After months of reading Mark’s outpourings, I was tempted to write to the editor of the magazine and tick Mark off - which I did. This is what I told him: Being Indian, I was not able to explore the whole of the state of Kashmir, which belongs to my country, where a proxy war with Pakistan is on. People are killed there as a matter of routine. If America sets the standard, then we had every right to look at all our options to see if pushing Pakistan completely out of Kashmir is an alternative. But neocon sermons tell us how not “to engage” Pakistan in anything but talks. So, why didn’t talking work for America? Georgie and his father had enough of ticking off Saddam Hussein for 13 years. Till then, Saddam had his killing spree in Iran for 9 years. I guess the Americans only woke up when those hostages were held at their embassy in Teheran.
So when Indians die, we are to persevere and bear it. When 3,000 odd Americans died when the two towers collapsed, naturally everyone across the world felt for their families. A year later, the wives of the men who died, who were pregnant then, had posed with their newborn babies. There was a feeling of renewal and moving on. But the American President is hell bent on milking it for all its worth.
The American administration has one set of rules for themselves and another for the rest of the world. They don’t subscribe to what they preach to others, and what is taken for granted from others.
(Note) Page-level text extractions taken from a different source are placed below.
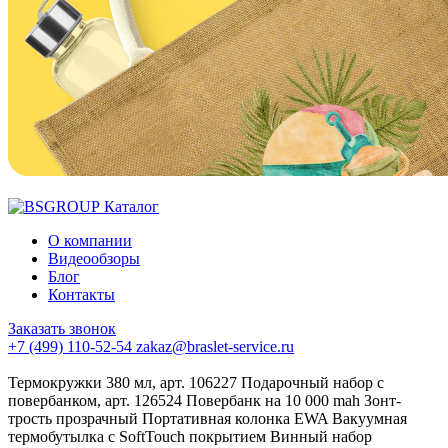
Каталог
О компании
Видеообзоры
Блог
Контакты
Заказать звонок
+7 (499) 110-52-54
zakaz@braslet-service.ru
Термокружки 380 мл, арт. 106227
Подарочный набор с
повербанком, арт. 126524
Повербанк на 10 000 mah
Зонт-
трость прозрачный
Портативная колонка EWA
Вакуумная
термобутылка с SoftTouch покрытием
Винный набор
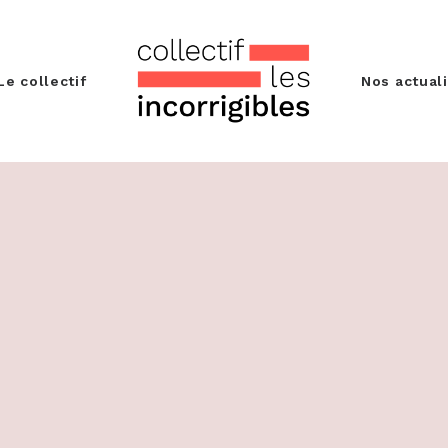
Le collectif
Nos actual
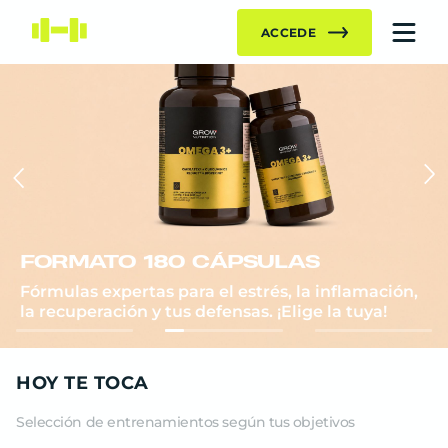
ACCEDE
FORMATO 180 CÁPSULAS
Fórmulas expertas para el estrés, la inflamación,
la recuperación y tus defensas. ¡Elige la tuya!
HOY TE TOCA
EMPEZAR ENTRENO
Selección de entrenamientos según tus objetivos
The world had and continues to have sympathy for the bereaved people, lost in senseless acts of violence. The same goes for those who died in the WTC attack. It’s a shame that President George W Bush is tarnishing their memory by visiting vengeance on people who had no connections whatsoever with Osama bin Laden or the al Qaeda. Innocent blood has been shed in Iraq, just because of one act of terrorism on US soil. The previous one had led the US straight into the Second World War.
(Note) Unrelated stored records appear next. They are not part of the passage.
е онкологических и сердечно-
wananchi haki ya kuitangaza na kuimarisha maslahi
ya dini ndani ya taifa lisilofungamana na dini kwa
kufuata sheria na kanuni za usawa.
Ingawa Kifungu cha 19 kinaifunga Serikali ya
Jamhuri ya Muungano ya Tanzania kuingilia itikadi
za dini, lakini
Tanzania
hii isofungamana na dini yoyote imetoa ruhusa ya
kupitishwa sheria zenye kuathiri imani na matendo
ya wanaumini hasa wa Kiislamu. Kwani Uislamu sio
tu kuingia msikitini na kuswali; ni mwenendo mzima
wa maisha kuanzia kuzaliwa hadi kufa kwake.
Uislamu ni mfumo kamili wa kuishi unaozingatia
Like everyone else, I did mourn the tragedy of Sept 11, only because lives were lost for no sensible reason. Otherwise why would I give a damn about Manhattan’s skyline? This gung-ho ‘war’ is being fought for all the wrong reasons:
1. American prestige.
2. America’s ode to capitalism – the World Trade Center towers were felled. So prime real estate damaged.
3. Special forces are still wondering whether Osama bin Laden and gang are dead. So Iraq diverts attention.
4. Oil and the rebuilding contracts.
5. George W Bush needed something to do in his tenure at the Oval office and Sept 11 gave him an opportunity.
WMDs never really figured in the neocon scheme of things. So there, Mark.